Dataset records
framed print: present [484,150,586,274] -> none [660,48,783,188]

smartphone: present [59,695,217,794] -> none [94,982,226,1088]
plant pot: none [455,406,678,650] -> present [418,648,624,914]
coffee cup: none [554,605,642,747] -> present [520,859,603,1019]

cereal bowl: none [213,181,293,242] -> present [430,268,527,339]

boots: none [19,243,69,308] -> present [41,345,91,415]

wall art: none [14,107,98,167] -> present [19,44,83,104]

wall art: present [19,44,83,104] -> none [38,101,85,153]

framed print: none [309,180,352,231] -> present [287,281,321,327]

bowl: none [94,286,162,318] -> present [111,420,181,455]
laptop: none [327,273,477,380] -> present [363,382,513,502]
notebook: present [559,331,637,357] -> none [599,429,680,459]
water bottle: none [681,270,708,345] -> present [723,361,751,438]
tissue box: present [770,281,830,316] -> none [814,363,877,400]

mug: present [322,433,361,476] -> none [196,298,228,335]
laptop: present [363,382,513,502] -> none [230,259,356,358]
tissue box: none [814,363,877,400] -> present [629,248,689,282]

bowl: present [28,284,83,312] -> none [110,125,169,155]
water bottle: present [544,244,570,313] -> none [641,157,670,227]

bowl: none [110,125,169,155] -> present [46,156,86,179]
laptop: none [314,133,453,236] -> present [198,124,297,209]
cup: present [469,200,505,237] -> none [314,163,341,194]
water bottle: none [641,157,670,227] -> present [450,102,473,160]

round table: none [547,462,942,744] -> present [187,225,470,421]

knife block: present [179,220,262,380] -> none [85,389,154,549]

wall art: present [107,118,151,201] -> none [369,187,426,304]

* **Task**:
For each line above that includes "laptop", copy the line.

* **Output of the exercise**:
laptop: none [327,273,477,380] -> present [363,382,513,502]
laptop: present [363,382,513,502] -> none [230,259,356,358]
laptop: none [314,133,453,236] -> present [198,124,297,209]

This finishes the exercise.